Page text:
━━━━━━━━━━━━━━━━━━━━

Independent Freeline coach customers included Northern Roadways of Glasgow, Tailby & George (Blue Bus Service) of Willington, Derbyshire (who took one D650HS to add to England's second-largest fleet of CD650s and who later operated Roadliner coach TNU675F) and Burwell and District in Cambridgeshire, who were the most regular purchaser of Freeline coaches, taking five from 1953-9 with Plaxton and Willowbrook bodies. Builders of home-market coaches on the Freeline chassis included Bellhouse-Hartwell, Burlingham, Duple, Mann Egerton, Plaxton and Willowbrook.
St Helen’s Co-operative Society were the purchaser of the Mann Egerton-bodied coach. This was to the Crellin-Duplex patented 'half-deck' layout. This involved facing pairs of seats for four passengers being interlaced either two steps above or below the central gangway, which enabled a height of less than 12 ft 6 in (3.81 m) and a seating capacity of 50, compared with a maximum of 43 for conventional single deck coaches.
Auckland Transport Board, Auckland, New Zealand was the greatest foreign adherent of the Freeline. They took 160 of the D650HS model between 1952-8, all being thirty-three feet long, with front and centre doors and typically Kiwi doorless luggage boxes below the saloon floor in the wheelbase outboard of the frames. The first (their number 201, registered p2.252) was exported completely built up with a Saunders-Roe B44D body. Daimler and SARO supplied the other 89 of the initial batch as completely knocked down (CKD) kits, which were assembled in New Zealand. The second batch of 70, from 1956-8, were locally bodied.
Auckland had also ordered smaller batches of AEC Regal IV, Leyland Royal Tigers and also BUT trolleybuses. The Daimlers had weaknesses, prone to overheating, but they were better performers than their diesel rivals and became the backbone of the Auckland fleet until the early 1970s and remained in service until 1983.
Other export markets for the Freeline included South Africa, Nigeria, India, Norway, Belgium, Spain, Portugal, Australia and Israel. The buses for Bombay were the only examples of the five-cylinder G5HS model built.
650 Freelines were built, 558 of which were exported.
In 1968 CCFL, in Lisbon, received 26 underfloor-engined single-deckers, which were described as Daimler CVU6LX. They were actually Guy Victories, powered by Gardner 6HLX engines, Jaguar having decided to badge-engineer in this way, as Daimler was the better known brand in Portugal, and these buses were delivered along with a consignment of Fleetlines for the same operator.

━━━━━━━━━━━━━━━━━━━━

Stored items
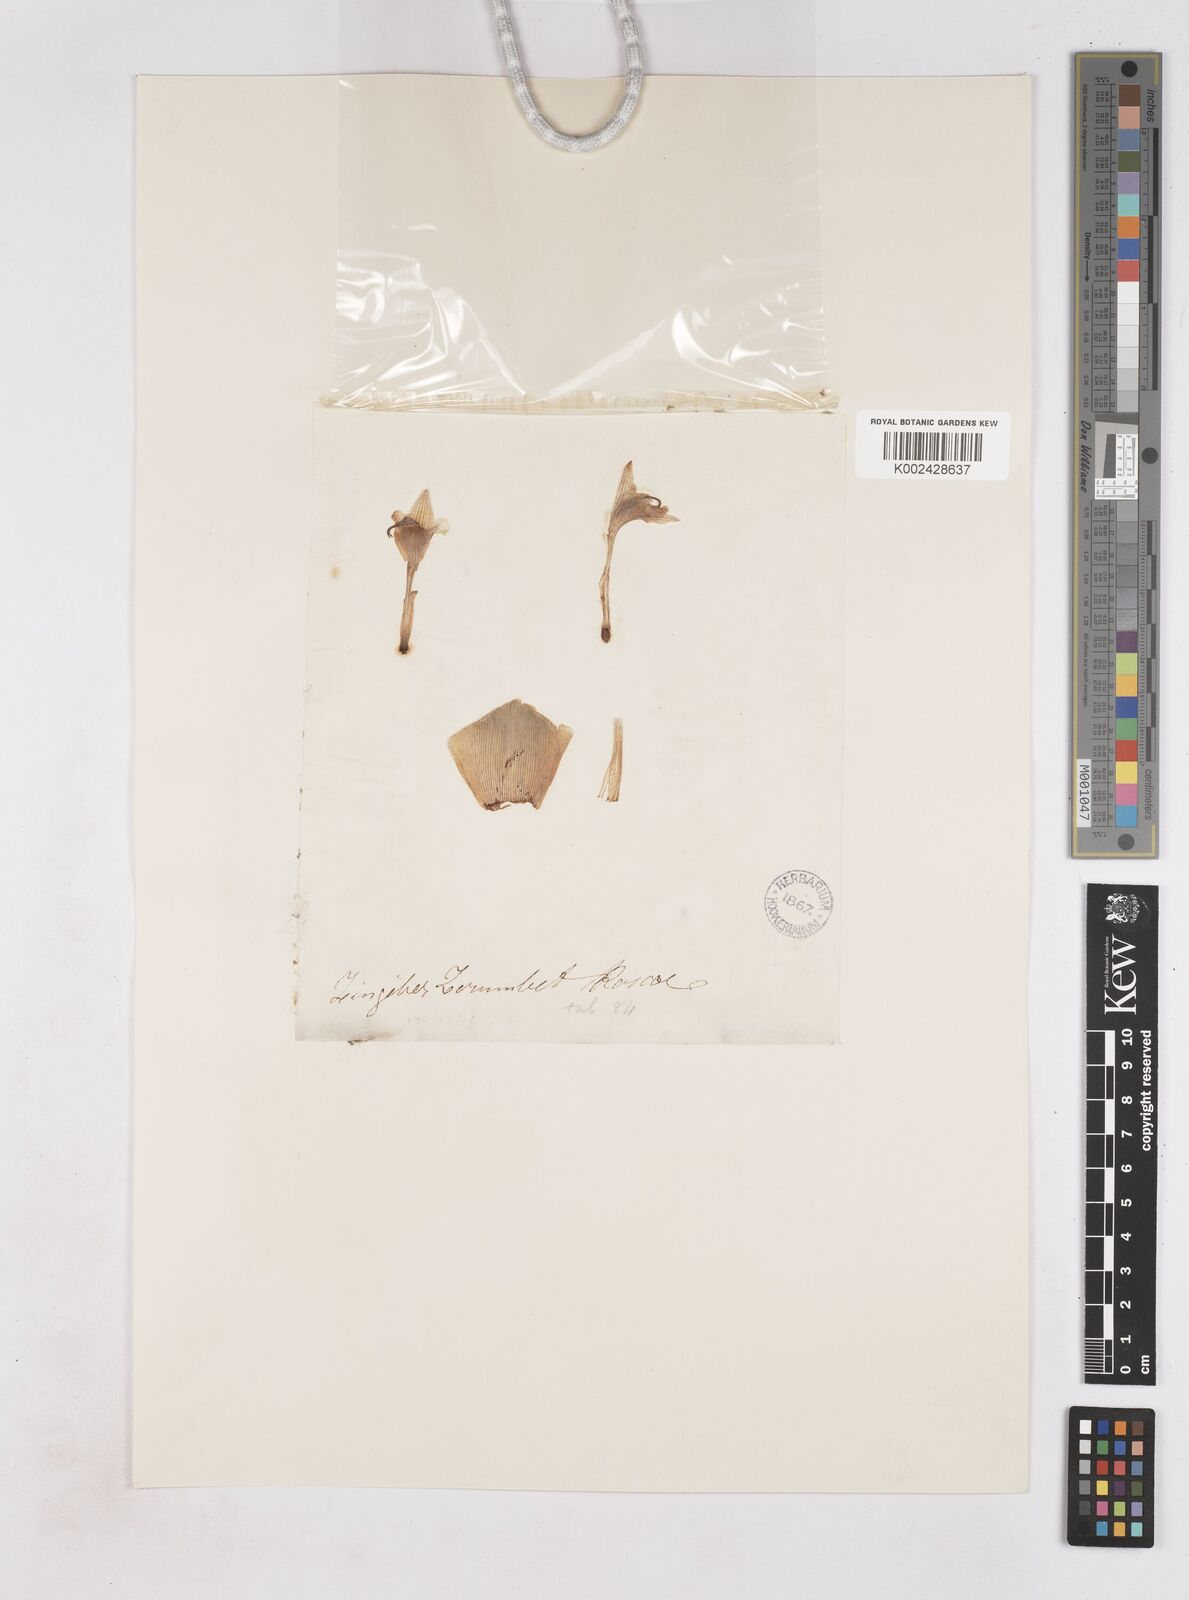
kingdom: Plantae
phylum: Tracheophyta
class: Liliopsida
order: Zingiberales
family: Zingiberaceae
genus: Zingiber
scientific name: Zingiber zerumbet
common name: Bitter ginger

━━━━━━━━━━━━━━━━━━━━

Prompt 1: Swap "common name" for "vernacular name" throughout the organism classification rows and write those rows out again with nothing else changed. Leave the pictures out.
Prompt 2: Carry on the text about Daimler Freeline buses, picking up after its final sentence.

Response 1:
kingdom: Plantae
phylum: Tracheophyta
class: Liliopsida
order: Zingiberales
family: Zingiberaceae
genus: Zingiber
scientific name: Zingiber zerumbet
vernacular name: Bitter ginger

Response 2:
A 1953 Daimler Freeline has been preserved at Auckland's Museum of Transport and Technology. This bus was formerly Auckland Transport Board No.150 (Daimler chassis no.25081) which was the built complete prototype renumbered 201 on entry into service, at least 2 other ATB buses are in private preservation in New Zealand.
Several other ex-Auckland Freelines have also survived, some as motor homes, and one, at Ruapuke Beach, as an artwork.
In the UK only 120 JRB Blue Bus Service of Willington (Tailby & George) fleet number Dr 18 is preserved and is currently subject of extensive restoration. Burwell & District Coach NVE 1 survives in poor condition as a garden shed, incomplete with major units removed.
Two of the 31 Daimler Freelines, that went to Western Australia, have been preserved by the Bus Preservation Society of Western Australia, at their Whiteman Park facility in suburban Perth. These are from the batch of 20 Freelines delivered to the Western Australian Government Tramways (WAGT) in 1957/58. They are WAGT fleet numbers 143 and 147, which became Metropolitan (Perth) Transport Trust (MTT) numbers 295 and 299 when the WAGT was absorbed into the MTT.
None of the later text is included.